Object presence transitions
========================================================================

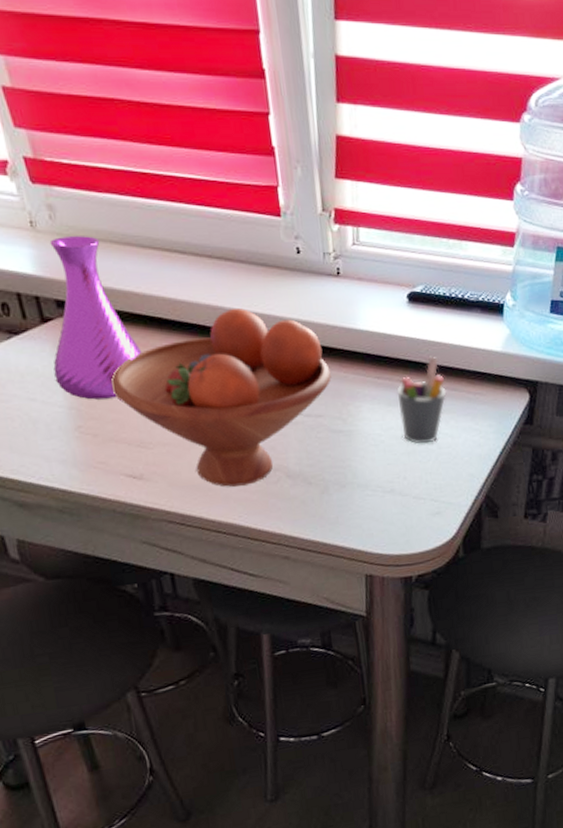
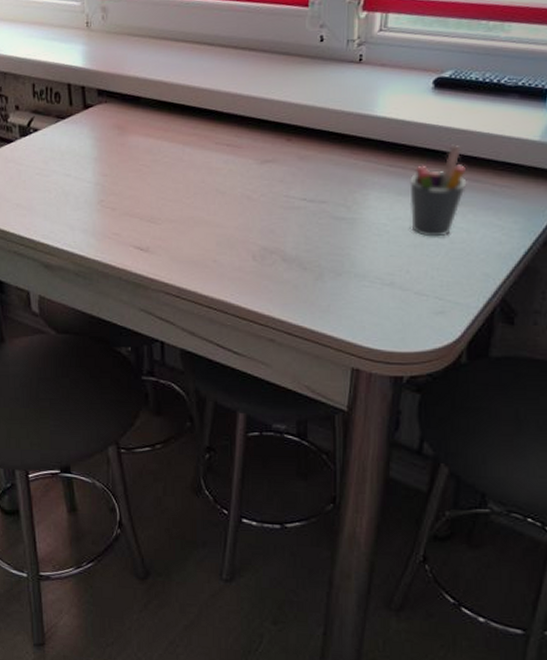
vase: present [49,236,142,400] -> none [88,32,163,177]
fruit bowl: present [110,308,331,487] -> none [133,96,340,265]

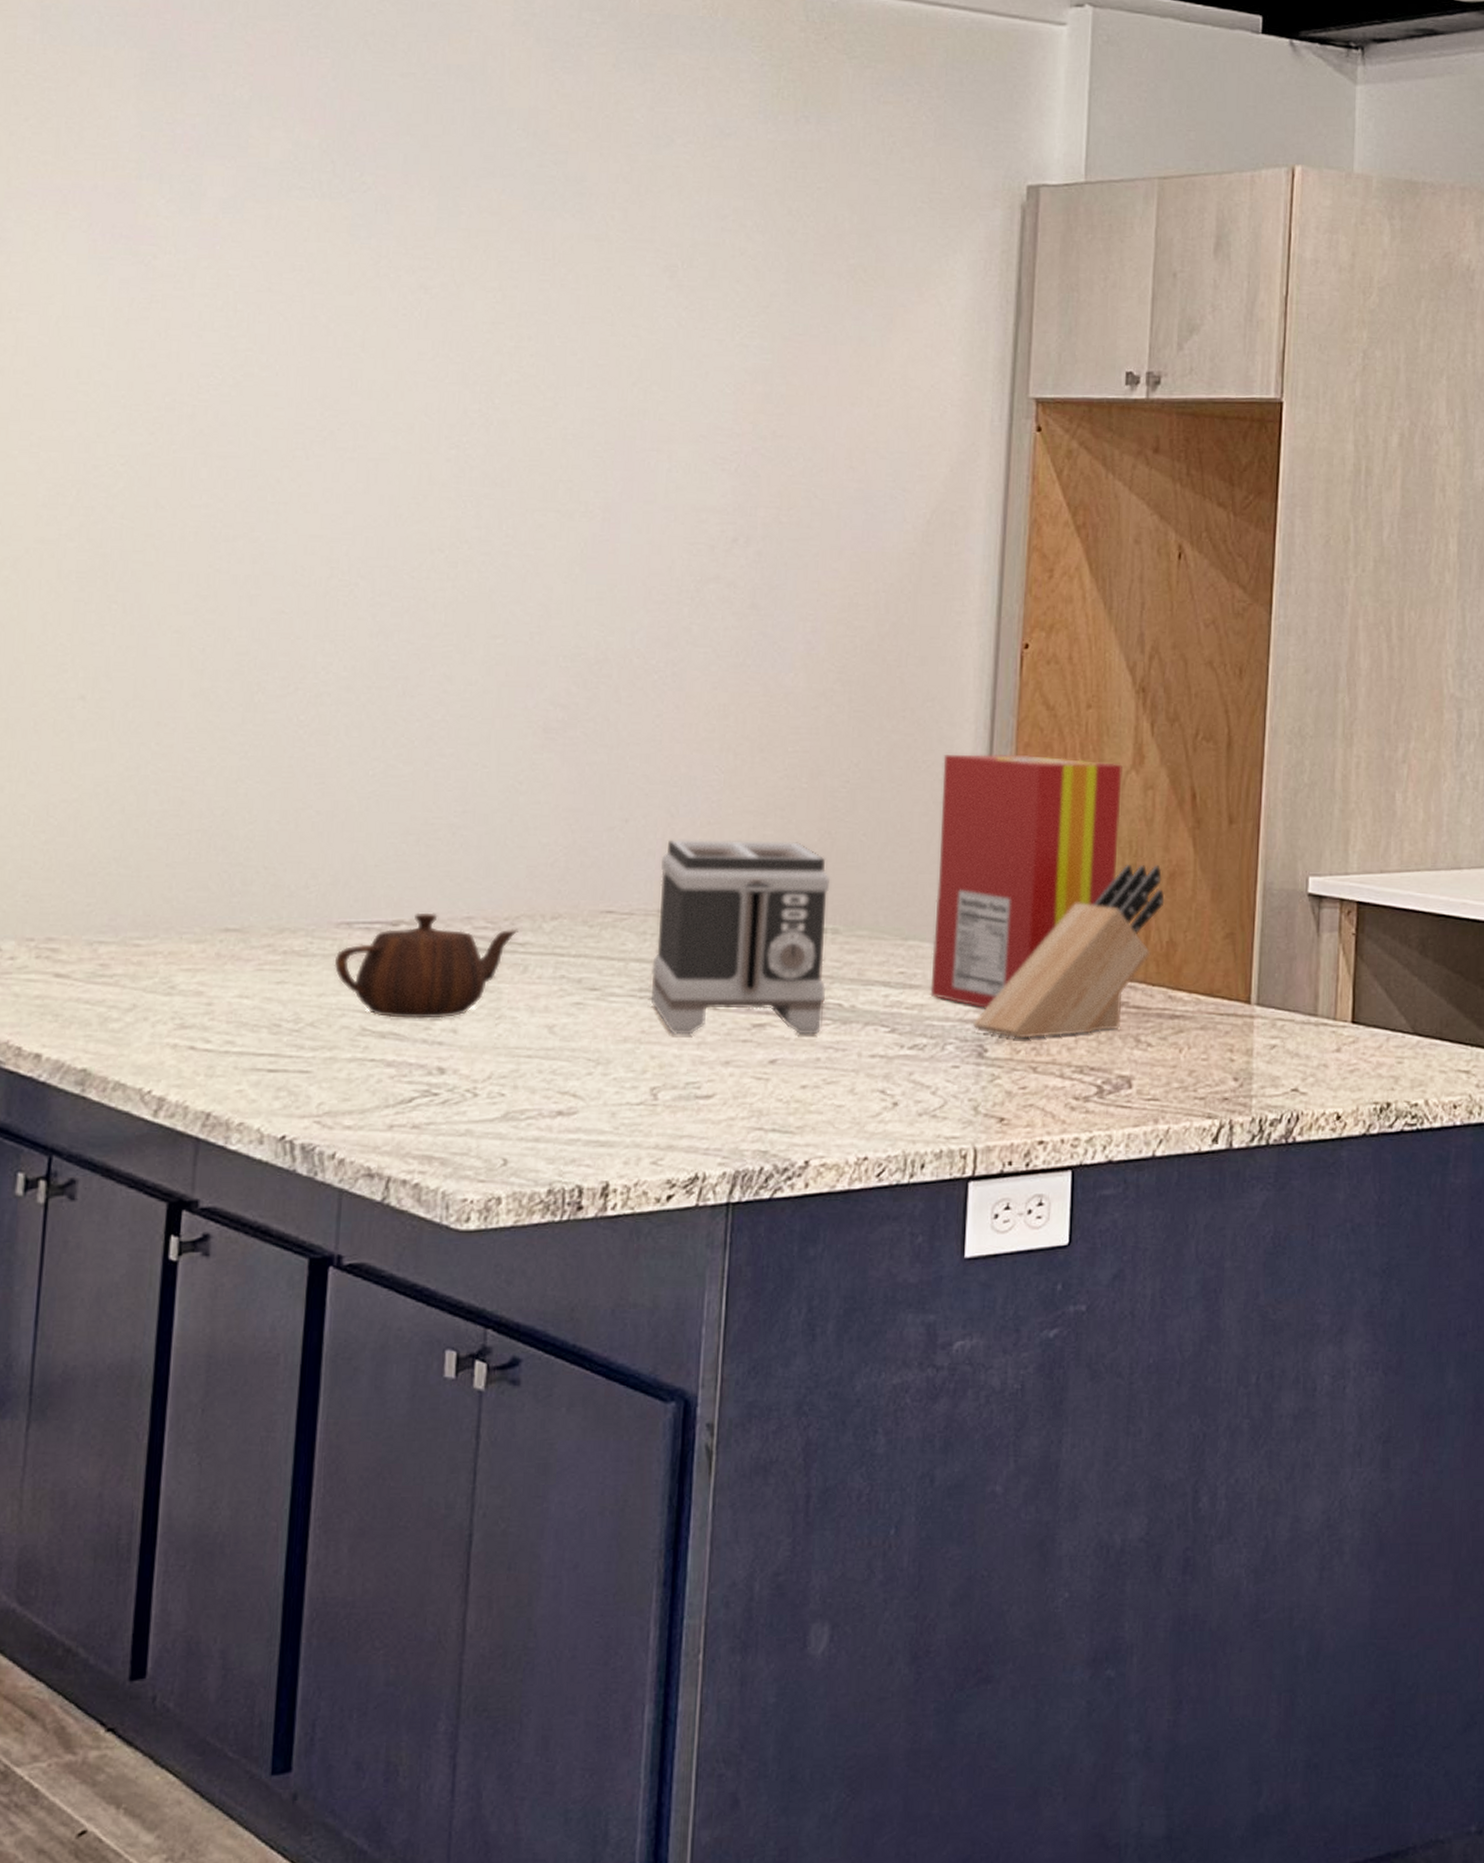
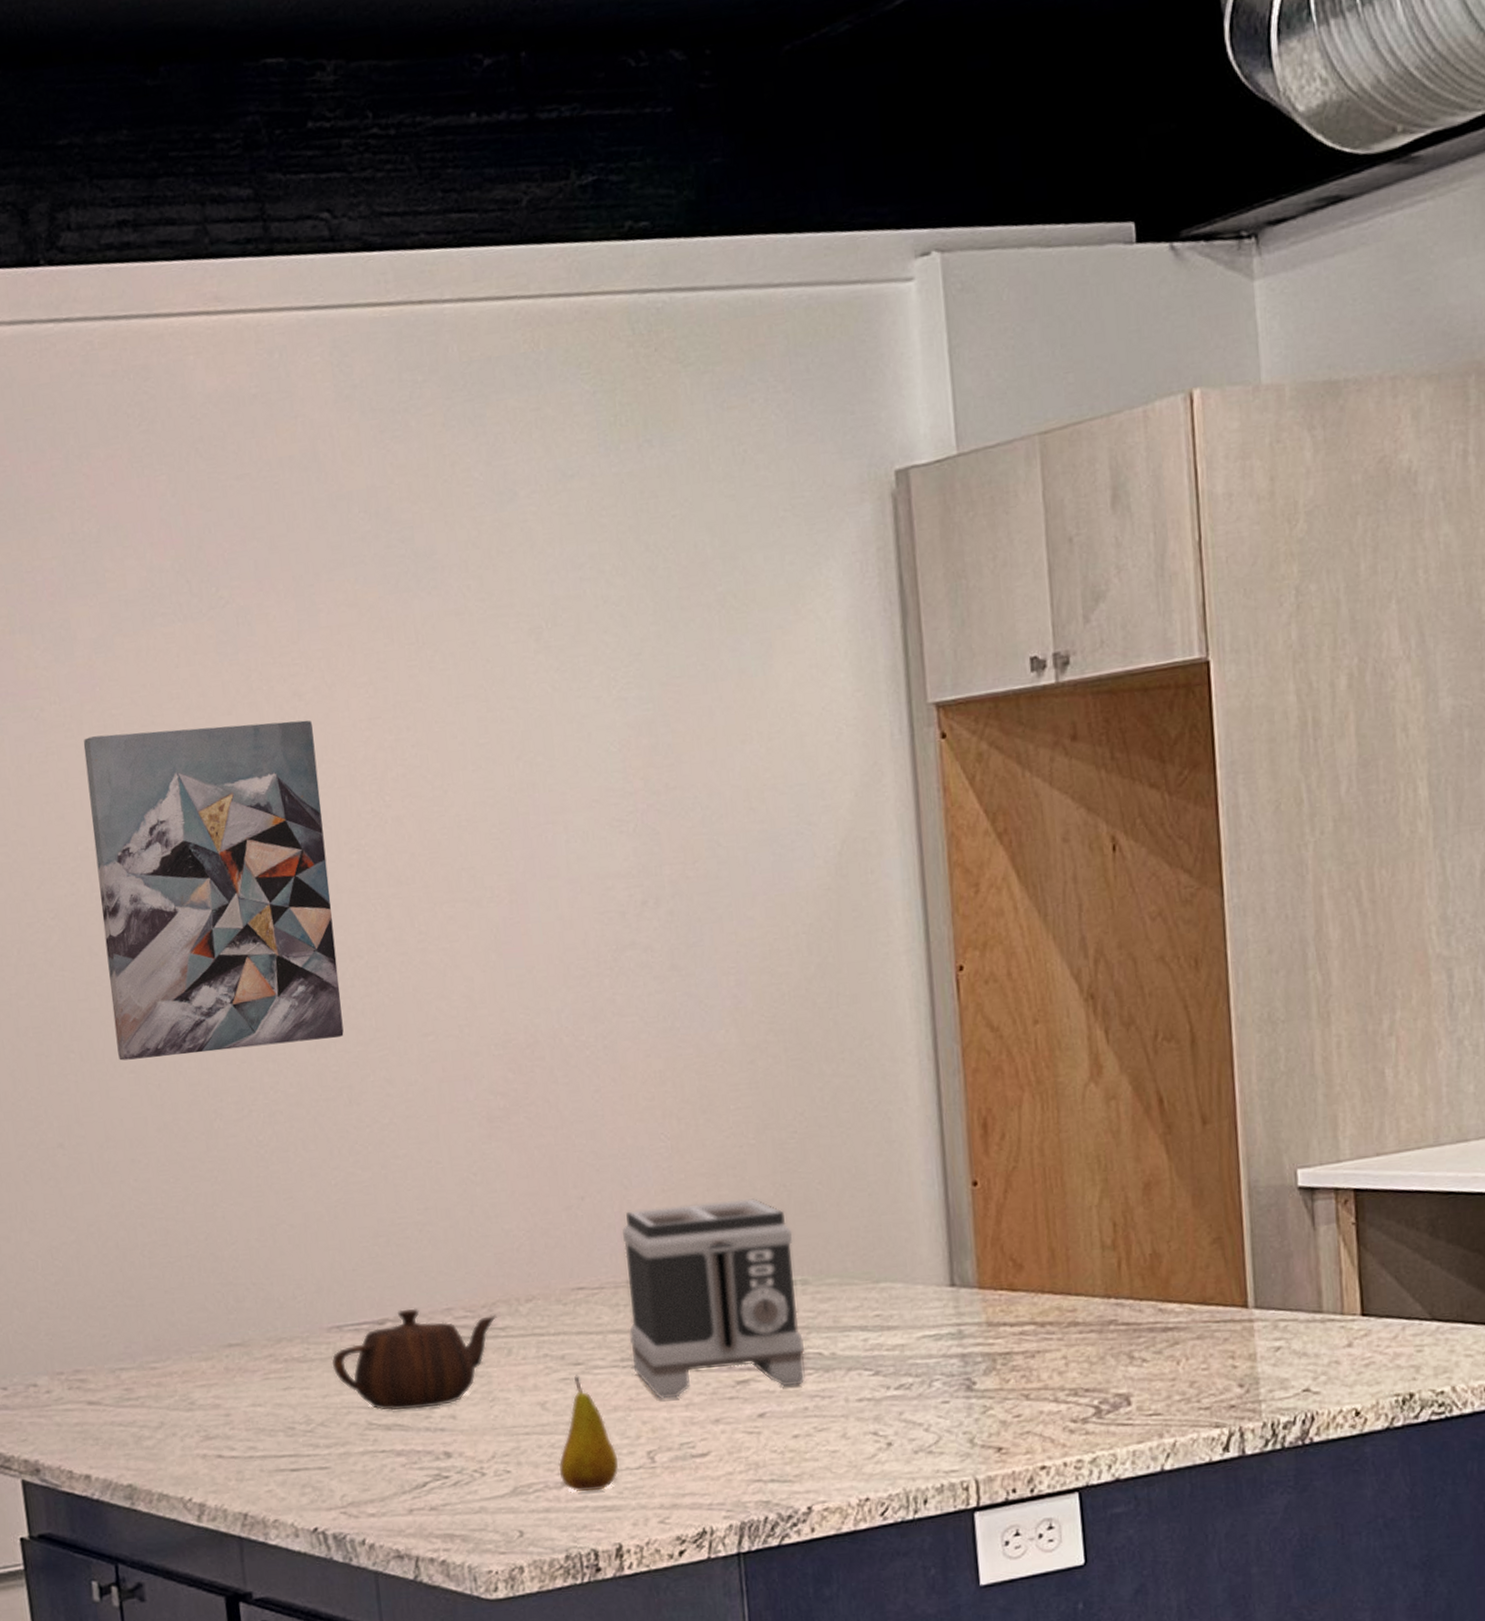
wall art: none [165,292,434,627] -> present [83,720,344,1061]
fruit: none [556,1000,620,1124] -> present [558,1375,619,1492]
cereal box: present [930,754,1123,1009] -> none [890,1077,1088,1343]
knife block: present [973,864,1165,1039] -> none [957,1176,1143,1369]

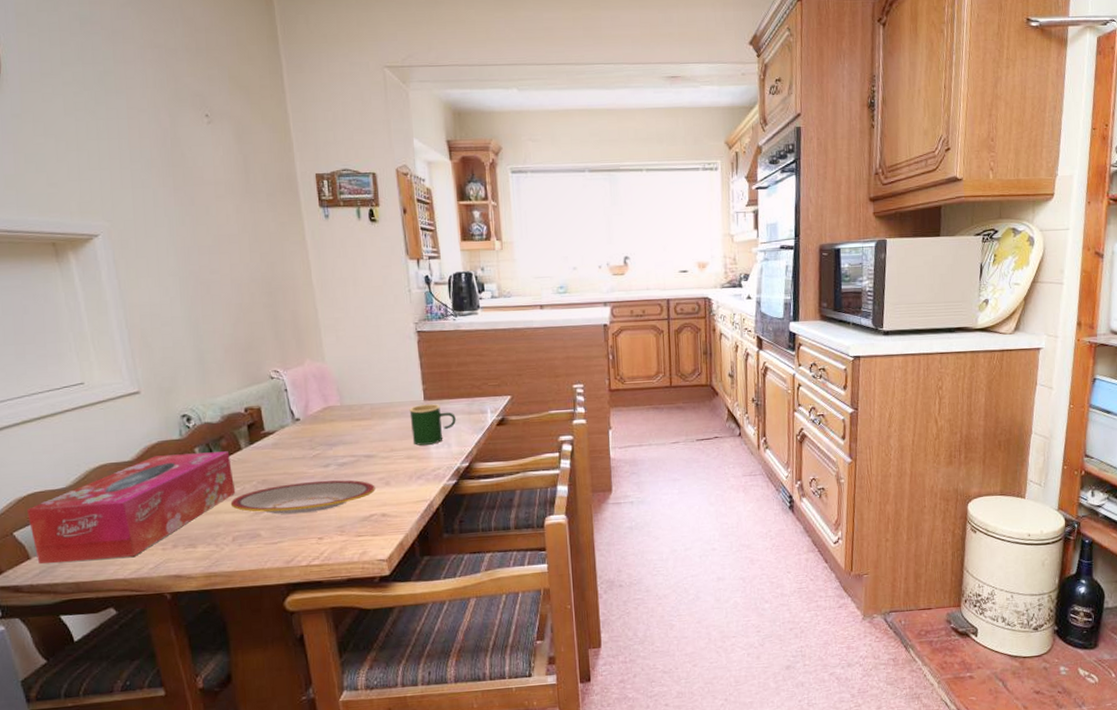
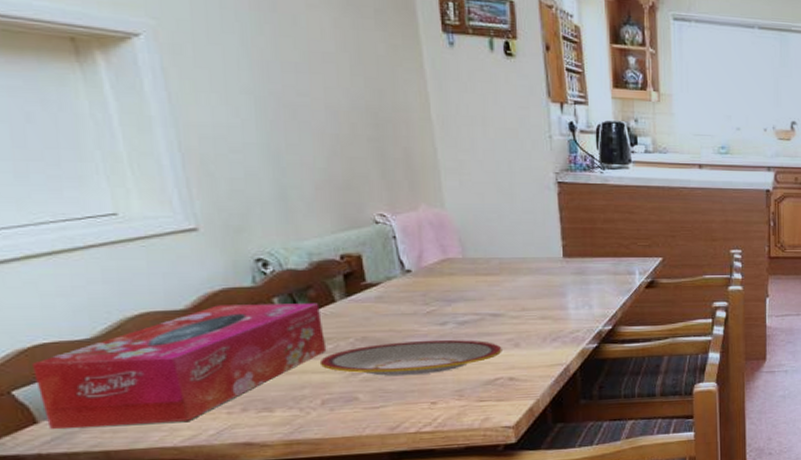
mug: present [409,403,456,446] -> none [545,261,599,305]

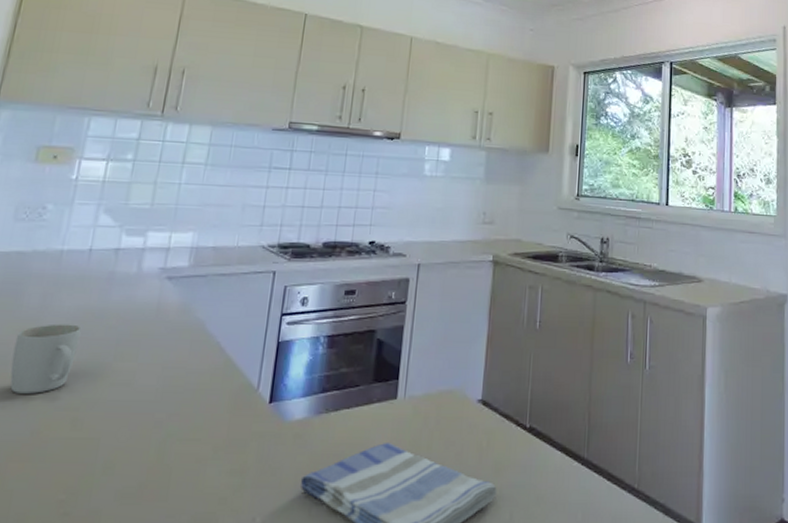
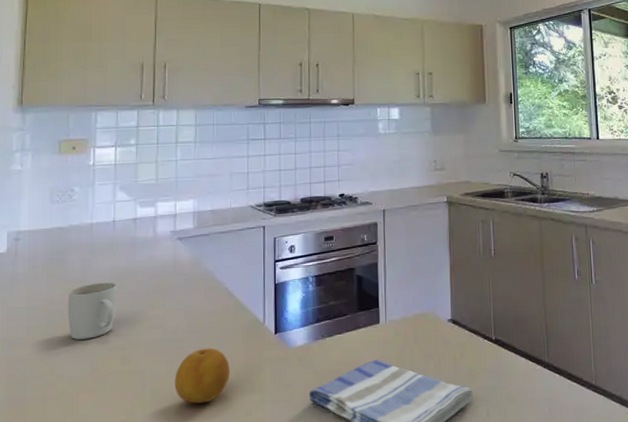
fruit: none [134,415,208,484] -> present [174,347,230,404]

========================================================================

### Work request
An exact copy of every entry above is required, without the pictures.

### Answer space
vase: present [49,236,142,400] -> none [88,32,163,177]
fruit bowl: present [110,308,331,487] -> none [133,96,340,265]

wall art: none [165,292,434,627] -> present [83,720,344,1061]
fruit: none [556,1000,620,1124] -> present [558,1375,619,1492]
cereal box: present [930,754,1123,1009] -> none [890,1077,1088,1343]
knife block: present [973,864,1165,1039] -> none [957,1176,1143,1369]

mug: present [409,403,456,446] -> none [545,261,599,305]

fruit: none [134,415,208,484] -> present [174,347,230,404]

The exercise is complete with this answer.